É necessário considerar que, sob a perspectiva antropológica, o universo sociocultural do doente é visto não mais como obstáculo maior à efetividade dos programas e práticas terapêuticas, mas como o contexto em que se enraízam as concepções sobre as doenças, as explicações fornecidas e os comportamentos diante delas. Essa perspectiva reorienta a percepção dos aspectos relacionados à efetividade das intervenções em saúde, considerando que a efetividade de uma política, programa, projeto, serviços e ações de saúde dependam da extensão em que a população aceita, utiliza e participa dos mesmos [21]. A ação de saúde inicia-se no encontro de subjetividades, objetivadas em ações concretas, em palavras que concordam ou discordam, manifestadas pelo silêncio ou por orientações, que podem ser seguidas ou não, e, às vezes, transformadas. Verifica-se que o olhar sobre o processo saúde-doença e as escolhas no processo de cuidar ocorrem em macros e microcontextos determinados socialmente e sob a égide de dimensões subjetivas e culturais [13]. Com isso, fenômeno do adoecimento deve ser compreendido como decorrente de uma relação do homem pelo seu entorno, considerando além dos fatores biológicos, a interação destes com o meio em que vivem, configurando-se este processo em uma relação multicausal. As concepções de saúde e doença são intrinsicamente influenciadas por fenômenos complexos que conjugam diversos fatores além dos biológicos, atualmente denominados de determinantes sociais da saúde [21].

 

Conclusão

 

Historicamente, a compreensão sobre saúde e doença, a relação existente entre ambas, suas determinações e seus condicionamentos envolveu diferentes aspectos que foram se conformando ao longo dos anos, de acordo com fatores sociais, culturais, políticos e econômicos. A cada conformação, uma nova concepção sobre saúde e doença emergia e trazia no seu bojo uma ressignificação para as ações e práticas desenvolvidas.

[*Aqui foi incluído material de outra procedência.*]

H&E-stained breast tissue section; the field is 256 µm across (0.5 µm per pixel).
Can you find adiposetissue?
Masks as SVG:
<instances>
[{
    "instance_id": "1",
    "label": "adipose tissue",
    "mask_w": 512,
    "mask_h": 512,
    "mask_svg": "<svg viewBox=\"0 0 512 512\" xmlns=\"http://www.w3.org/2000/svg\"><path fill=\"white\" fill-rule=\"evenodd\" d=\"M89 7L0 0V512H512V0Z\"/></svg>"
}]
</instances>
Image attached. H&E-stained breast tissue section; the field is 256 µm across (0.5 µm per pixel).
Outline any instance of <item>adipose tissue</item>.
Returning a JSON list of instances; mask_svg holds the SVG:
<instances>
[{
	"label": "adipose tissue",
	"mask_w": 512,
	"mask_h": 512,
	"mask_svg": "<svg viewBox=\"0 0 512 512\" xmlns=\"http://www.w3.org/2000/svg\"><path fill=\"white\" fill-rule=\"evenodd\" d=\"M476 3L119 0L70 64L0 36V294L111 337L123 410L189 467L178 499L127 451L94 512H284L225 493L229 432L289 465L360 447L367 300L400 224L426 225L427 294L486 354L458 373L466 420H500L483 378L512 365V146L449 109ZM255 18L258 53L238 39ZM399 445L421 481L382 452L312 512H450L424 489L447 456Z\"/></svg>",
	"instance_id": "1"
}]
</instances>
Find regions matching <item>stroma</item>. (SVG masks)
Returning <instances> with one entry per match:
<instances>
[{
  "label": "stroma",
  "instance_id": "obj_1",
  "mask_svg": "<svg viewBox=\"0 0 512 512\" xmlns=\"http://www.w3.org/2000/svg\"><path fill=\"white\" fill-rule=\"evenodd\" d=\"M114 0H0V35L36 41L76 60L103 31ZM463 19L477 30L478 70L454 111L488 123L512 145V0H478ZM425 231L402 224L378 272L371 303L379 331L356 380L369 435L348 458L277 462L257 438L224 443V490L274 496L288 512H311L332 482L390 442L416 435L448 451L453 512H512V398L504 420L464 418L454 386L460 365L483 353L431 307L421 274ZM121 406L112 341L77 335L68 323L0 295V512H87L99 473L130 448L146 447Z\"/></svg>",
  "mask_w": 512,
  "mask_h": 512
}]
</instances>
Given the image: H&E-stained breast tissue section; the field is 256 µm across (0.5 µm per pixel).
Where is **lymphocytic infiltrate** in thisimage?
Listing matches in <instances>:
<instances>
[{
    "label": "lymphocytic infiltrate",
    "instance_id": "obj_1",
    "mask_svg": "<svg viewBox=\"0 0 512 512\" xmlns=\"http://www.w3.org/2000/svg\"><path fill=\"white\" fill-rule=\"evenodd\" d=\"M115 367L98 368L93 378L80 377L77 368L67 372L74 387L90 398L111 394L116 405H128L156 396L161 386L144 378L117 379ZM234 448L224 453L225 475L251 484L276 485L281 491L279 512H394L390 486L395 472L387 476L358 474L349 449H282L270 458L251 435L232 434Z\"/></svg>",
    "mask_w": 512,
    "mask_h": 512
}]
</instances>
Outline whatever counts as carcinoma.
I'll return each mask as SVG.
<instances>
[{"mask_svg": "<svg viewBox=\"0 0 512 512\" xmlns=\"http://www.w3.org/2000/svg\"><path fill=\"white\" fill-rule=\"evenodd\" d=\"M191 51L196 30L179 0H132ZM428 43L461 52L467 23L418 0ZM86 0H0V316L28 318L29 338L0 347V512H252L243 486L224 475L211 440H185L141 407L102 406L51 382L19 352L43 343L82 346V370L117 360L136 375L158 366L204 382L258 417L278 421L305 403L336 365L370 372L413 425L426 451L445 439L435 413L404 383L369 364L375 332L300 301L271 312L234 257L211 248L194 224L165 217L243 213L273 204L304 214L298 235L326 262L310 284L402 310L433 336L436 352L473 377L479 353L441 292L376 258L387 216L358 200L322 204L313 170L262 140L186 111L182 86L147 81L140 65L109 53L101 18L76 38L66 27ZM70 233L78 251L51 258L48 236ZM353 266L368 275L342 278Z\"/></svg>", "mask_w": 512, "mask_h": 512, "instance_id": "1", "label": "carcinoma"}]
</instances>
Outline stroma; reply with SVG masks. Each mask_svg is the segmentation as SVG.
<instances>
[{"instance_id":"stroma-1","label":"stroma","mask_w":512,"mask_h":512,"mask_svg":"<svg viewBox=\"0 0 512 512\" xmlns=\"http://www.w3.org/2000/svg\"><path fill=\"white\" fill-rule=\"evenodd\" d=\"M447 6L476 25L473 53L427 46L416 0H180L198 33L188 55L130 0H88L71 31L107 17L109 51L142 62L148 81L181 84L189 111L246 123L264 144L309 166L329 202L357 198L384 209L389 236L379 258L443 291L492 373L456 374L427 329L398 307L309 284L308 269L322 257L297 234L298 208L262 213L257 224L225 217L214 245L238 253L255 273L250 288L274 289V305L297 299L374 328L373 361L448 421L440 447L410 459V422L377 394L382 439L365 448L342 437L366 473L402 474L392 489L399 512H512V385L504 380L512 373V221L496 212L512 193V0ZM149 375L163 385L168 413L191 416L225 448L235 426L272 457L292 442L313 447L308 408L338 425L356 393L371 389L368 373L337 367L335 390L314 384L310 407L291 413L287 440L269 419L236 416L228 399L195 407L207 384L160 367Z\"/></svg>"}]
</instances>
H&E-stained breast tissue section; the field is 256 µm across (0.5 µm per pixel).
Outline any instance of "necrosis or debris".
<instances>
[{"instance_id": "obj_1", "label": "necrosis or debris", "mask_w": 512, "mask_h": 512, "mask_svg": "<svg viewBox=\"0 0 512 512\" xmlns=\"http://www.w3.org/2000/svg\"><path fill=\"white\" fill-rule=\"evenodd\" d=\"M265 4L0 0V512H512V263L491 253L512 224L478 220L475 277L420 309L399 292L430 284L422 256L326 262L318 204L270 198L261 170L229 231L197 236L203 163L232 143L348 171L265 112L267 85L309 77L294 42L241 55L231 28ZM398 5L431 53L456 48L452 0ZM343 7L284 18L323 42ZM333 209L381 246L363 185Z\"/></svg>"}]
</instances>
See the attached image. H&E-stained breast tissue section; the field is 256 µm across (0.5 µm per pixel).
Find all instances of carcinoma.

A saúde e a enfermagem são ciências que pressupõem uma ação, um agir, e um modus operandi. No entanto, é conveniente questionar qual ação, agir e modus operandi estas ciências abraçam. Seria a saúde? A doença? Ambas de forma isolada ou justapostas? Seria o contexto em que elas se apresentam? Ou, talvez, o universo de agentes envolvidos com a produção das mesmas?

Nesta revisão, a ciência da antropologia emerge como importante ferramenta para responder estas questões ao apresentar diferentes métodos e técnicas de pesquisa que podem ser utilizados para análise destes campos de conhecimento, assim como permitir uma compreensão ampliada sobre o processo saúde doença. Foi possível perceber a importância da antropologia para uma abordagem para além do biológico, já que a mesma considera a doença como uma construção social influenciada pela cultura e pela subjetividade, o que torna indispensável sua aproximação com as ciências da saúde. Identificou-se ainda que é possível superar as limitações do modelo biomédico, compreender melhor os modelos biopsicossocial e da determinação social da doença, assim como buscar maior integração entre os diferentes modelos existentes, já que a existência de um não exclui a importância do outro.

Apreendeu-se ainda que a saúde é um traço cultural orientada por valores, concepções e modos de vida, e que a cultura contribui para a construção social do que é saúde e doença. Legitima a forma como o ser humano lida com a vida, com seus interesses, assim como orienta o cuidado em saúde, as condutas dos profissionais de acordo com os diferentes contextos em que estão inseridos e o agir dos pacientes. A cultura, desta forma, orienta o dever dos profissionais e dos pacientes.

Conclui-se que os instrumentos metodológicos apresentados pela antropologia mostram-se essenciais na atualidade para compreensão e análise da saúde e da enfermagem. A aproximação e articulação entre os diferentes campos é essencial para produção de rupturas significativas no modo de pensar e fazer saúde.